Definition 5.58. A set of real numbers $A \subset \mathbb{R}$ is disconnected if there are disjoint open sets $U, V \subset \mathbb{R}$ such that $A \cap U$ and $A \cap V$ are nonempty and
$$
A=(A \cap U) \cup(A \cap V).
$$
…
The condition $A=(A \cap U) \cup(A \cap V)$ is equivalent to $U \cup V \supset A$. If $A$ is disconnected as in the definition, then we say that the open sets $U,V$ separate $A$.
Definition 5.62. A set of real numbers $I\subset \mathbb{R}$ is an interval if $x,y\in I$ and $x<y$ implies that $z\in I$ for every $x<z<y$.
I think this definition can be restated as follows $$(\forall x,y \in I)(\forall z \in \Bbb R)((x<z) \land (z<y) \implies z\in I).$$ The negation is $$(\exists x, y \in I)(\exists z \in \Bbb R)((x < z) \land (z < y) \land (z \not\in I)).$$
Now to the theorem,
Theorem 5.63. A set of real numbers is connected $\iff$ it is an interval.

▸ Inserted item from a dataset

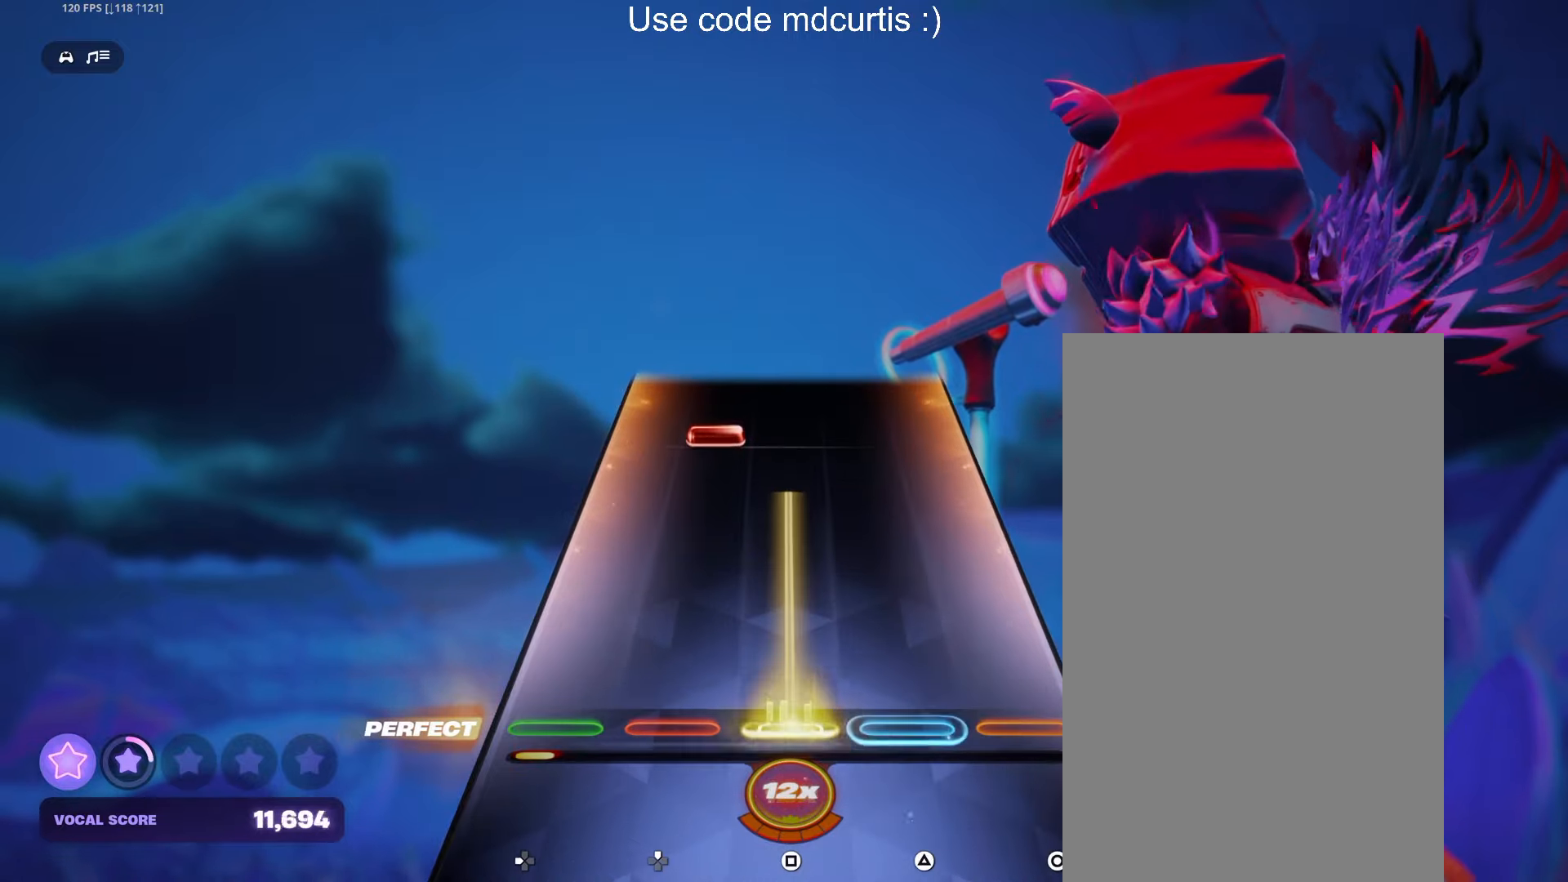
{"buttons": [], "events": [[334, "SQUARE", "up"], [384, "DPAD_UP", "down"], [484, "DPAD_UP", "up"]]}
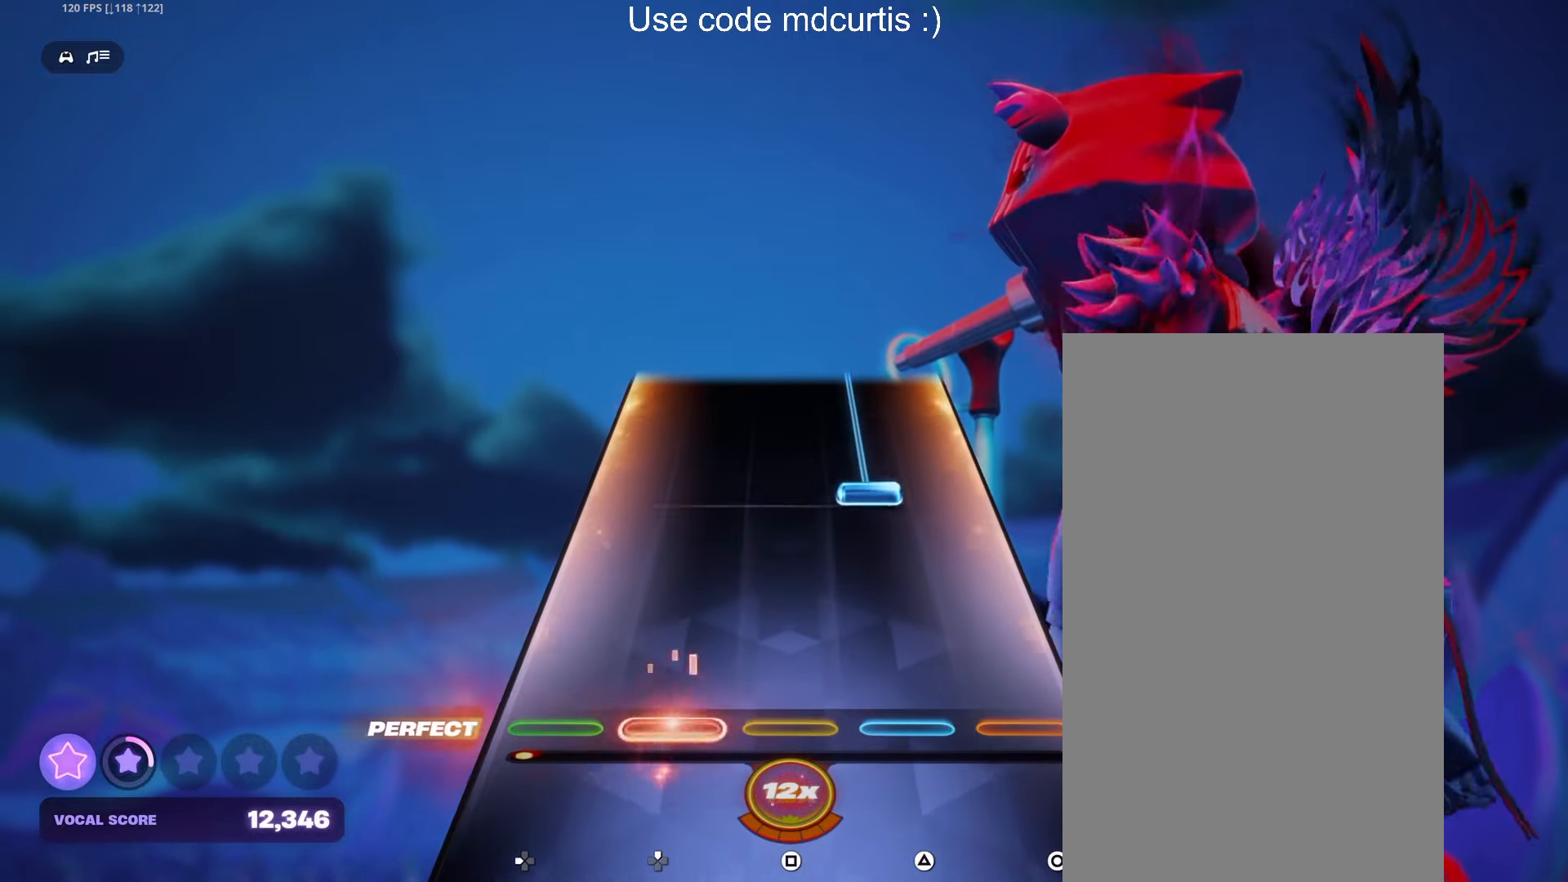
{"buttons": ["TRIANGLE"], "events": [[267, "TRIANGLE", "down"]]}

The author proves both directions by contraposition, but for brevity, I have only included the $\Longleftarrow$ direction.
Proof. …
To prove the converse, suppose that $I \subset \mathbb{R}$ is not connected. We will show that $I$ is not an interval. Let $U, V$ be open sets that separate $I$. Choose $a \in I \cap U$ and $b \in I \cap V$, where we can assume without loss of generality that $a<b$. Let
$$
c=\sup (U \cap[a, b]).
$$
We will prove that $a<c<b$ and $c \notin I$, meaning that $I$ is not an interval. If $a \leq x<b$ and $x \in U$, then $U \supset[x, x+\delta)$ for some $\delta>0$, so $x \neq \sup (U \cap[a, b])$. Thus, $c \neq a$ and if $a<c<b$, then $c \notin U$.If $a<y \leq b$ and $y \in V$, then $V \supset(y-\delta, y]$ for some $\delta>0$, and therefore $(y-\delta, y]$ is disjoint from $U$, which implies that $y \neq \sup (U \cap[a, b])$. It follows that $c \neq b$ and $c \notin U \cap V$, so $a<c<b$ and $c \notin I$, which completes the proof.
My question concerns "$c \notin U \cap V$". It's trivially true that $c \notin U \cap V=\emptyset$ ($U$ and $V$ are disjoint, since $I$ is not connected). Maybe it should be $c \notin U \cup V$? Then certainly $c\notin I$, since by definition of disconnectedness, $I\subset U\cup V$.
Best Answer
This does seem to be a typo; it should be $c\notin U\cup V$ instead of $c\notin U\cap V$. The previous two arguments show that $c\notin U$ and $c\notin V$, and from this the author concludes that $c\notin U\cup V$.